2. **Simple APIs to fit your own tokenizer** on custom action datasets.

---


## Using the Universal RVQ-AT Tokenizer

We recommend chunking actions into \~**0.8 s windows** with fps = 30 and normalizing each action dimension using [normalizer](http://ml.cs.tsinghua.edu.cn/~lingxuan/rdt2/umi_normalizer_wo_downsample_indentity_rot.pt) to **\[-1, 1]** before tokenization.
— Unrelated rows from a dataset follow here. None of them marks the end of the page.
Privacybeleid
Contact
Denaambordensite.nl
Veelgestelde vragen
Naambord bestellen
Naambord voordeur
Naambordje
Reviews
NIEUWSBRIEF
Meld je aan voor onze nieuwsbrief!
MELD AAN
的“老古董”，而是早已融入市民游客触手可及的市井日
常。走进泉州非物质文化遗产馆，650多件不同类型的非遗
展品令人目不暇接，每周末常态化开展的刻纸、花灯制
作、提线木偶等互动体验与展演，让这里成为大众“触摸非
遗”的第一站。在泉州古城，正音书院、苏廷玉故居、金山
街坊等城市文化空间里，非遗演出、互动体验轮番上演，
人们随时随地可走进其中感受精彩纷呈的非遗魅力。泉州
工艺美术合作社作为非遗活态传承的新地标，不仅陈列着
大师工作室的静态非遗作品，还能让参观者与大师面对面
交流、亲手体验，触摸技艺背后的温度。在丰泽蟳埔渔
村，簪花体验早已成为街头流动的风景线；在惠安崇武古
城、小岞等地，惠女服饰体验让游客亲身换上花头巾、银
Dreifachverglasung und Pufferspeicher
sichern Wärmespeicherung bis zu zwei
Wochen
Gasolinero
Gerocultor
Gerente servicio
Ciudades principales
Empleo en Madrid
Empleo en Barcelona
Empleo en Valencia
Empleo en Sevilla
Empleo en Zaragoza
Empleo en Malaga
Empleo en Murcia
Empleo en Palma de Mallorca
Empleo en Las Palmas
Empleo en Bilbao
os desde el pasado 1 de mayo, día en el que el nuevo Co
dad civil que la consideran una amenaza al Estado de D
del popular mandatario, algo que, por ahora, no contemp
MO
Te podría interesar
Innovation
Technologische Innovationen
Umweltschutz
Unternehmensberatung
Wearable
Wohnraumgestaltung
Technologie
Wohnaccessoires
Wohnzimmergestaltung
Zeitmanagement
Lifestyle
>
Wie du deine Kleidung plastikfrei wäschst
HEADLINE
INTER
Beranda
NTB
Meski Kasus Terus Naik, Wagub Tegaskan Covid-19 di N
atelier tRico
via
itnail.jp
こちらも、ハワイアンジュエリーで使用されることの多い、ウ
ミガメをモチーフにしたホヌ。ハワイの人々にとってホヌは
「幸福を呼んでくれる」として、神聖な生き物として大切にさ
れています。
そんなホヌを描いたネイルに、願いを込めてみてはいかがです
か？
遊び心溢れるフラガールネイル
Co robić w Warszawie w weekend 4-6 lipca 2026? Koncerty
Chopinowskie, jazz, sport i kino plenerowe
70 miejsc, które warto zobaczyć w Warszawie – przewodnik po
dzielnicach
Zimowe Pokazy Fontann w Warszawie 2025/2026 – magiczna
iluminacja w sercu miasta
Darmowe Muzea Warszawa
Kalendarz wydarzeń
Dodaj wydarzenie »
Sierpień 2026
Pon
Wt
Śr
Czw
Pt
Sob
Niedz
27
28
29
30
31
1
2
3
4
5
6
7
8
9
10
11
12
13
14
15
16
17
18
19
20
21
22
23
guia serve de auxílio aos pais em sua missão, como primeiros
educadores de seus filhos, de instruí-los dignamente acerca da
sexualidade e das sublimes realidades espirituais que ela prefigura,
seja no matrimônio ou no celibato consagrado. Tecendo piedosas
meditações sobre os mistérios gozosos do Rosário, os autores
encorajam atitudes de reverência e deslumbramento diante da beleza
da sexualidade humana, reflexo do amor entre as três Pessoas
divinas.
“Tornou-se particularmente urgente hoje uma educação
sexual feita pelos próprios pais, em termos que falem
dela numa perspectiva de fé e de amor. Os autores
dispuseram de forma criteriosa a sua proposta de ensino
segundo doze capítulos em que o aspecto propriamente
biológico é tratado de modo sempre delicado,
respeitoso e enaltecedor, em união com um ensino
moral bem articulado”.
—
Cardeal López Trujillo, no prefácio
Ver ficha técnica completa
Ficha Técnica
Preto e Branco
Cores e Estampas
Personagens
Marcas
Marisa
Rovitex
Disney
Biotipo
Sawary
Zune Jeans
Batched encode/decode are supported.

```python
# Run under repository: https://github.com/thu-ml/RDT2

import torch
import numpy as np
from models.normalizer import LinearNormalizer
from vqvae.models.multivqvae import MultiVQVAE

# Load from the Hub (replace with your repo id once published)
vae = MultiVQVAE.from_pretrained("outputs/vqvae_hf").cuda().eval()
normalizer = LinearNormalizer.load(
    "<Path_to_normalizer>"  # Download from:
    # http://ml.cs.tsinghua.edu.cn/~lingxuan/rdt2/umi_normalizer_wo_downsample_indentity_rot.pt
)

# Load your RELATIVE action chunk
action_chunk = torch.zeros((1, 24, 20))  
# action_chunk shape: (B, T, action_dim)
#   - T = 24: predicts the future 0.8s in fps=30 → 24 frames
#   - action_dim = 20: following UMI setting (both arms, right to left)
#     - [0-2]:  RIGHT ARM end effector position in (x, y, z), unit: m
#     - [3-8]:  RIGHT ARM end effector rotation (6D representation)
#     - [9]:    RIGHT ARM gripper width, normalized to [0, 0.088], 0.088 means fully open
#     - [10-12]: LEFT ARM end effector position in (x, y, z), unit: m
#     - [13-18]: LEFT ARM end effector rotation (6D representation)
#     - [19]:   LEFT ARM gripper width, normalized to [0, 0.088], 0.088 means fully open

# Normalize action
nsample = normalizer["action"].normalize(action_chunk).cuda()

# Encode → tokens
# tokens: torch.LongTensor with shape (B, num_valid_action_token)
# num_valid_action_token = 27, values in range [0, 1024)
tokens = vae.encode(nsample)  # or vae.encode(action_chunk)

# Decode back to continuous actions
recon_nsample = vae.decode(tokens)
recon_action_chunk = normalizer["action"].unnormalize(recon_nsample)

```

---

## [IMPORTANT] Recommended Preprocessing

Although our Residual VQ demonstrates strong generalization across both hand-held gripper data and real robot data, 
we recommend that if you plan to fine-tune on your own dataset, you first verify that the statistics of your data fall within the bounds of our RVQ. 
Afterward, evaluate the reconstruction error on your data before using it for your own purpose, especially fine-tuning.

---

<!-- ## Performance (Universal Model)

*(Representative, measured on internal eval — replace with your numbers when available.)*

* **Compression:** 4 levels × 1 token/step → 4 tokens/step (often reduced further with temporal stride).
* **Reconstruction:** MSE ↓ 25–40% vs. single-codebook VQ at equal bitrate.
* **Latency:** <1 ms per 50×14 chunk on A100/PCIe; CPU-only real-time at 50 Hz feasible.

---
 -->
## Safety & Intended Use

RVQ-AT is a representation learning component. **Do not** deploy decoded actions directly to hardware without:

* Proper sim-to-real validation,
* Safety bounds/clamping and rate limiters,
* Task-level monitors and e-stop fallbacks.

---

## Citation

If you use RVQ-AT in your work, please cite:

```bibtex
@software{rdt2,
    title={RDT2: Enabling Zero-Shot Cross-Embodiment Generalization by Scaling Up UMI Data},
    author={RDT Team},
    url={https://github.com/thu-ml/RDT2},
    month={September},
    year={2025}
}
```

---

## Contact

* Issues & requests: open a GitHub issue (see [here](https://github.com/thu-ml/RDT2/blob/main/CONTRIBUTING.md) for guidelines) or start a Hub discussion on the model page.

---

## License

This repository and the released models are licensed under **Apache-2.0**. You may use, modify, and distribute, provided you **keep a copy of the original license and notices** in your distributions and **state significant changes** when you make them.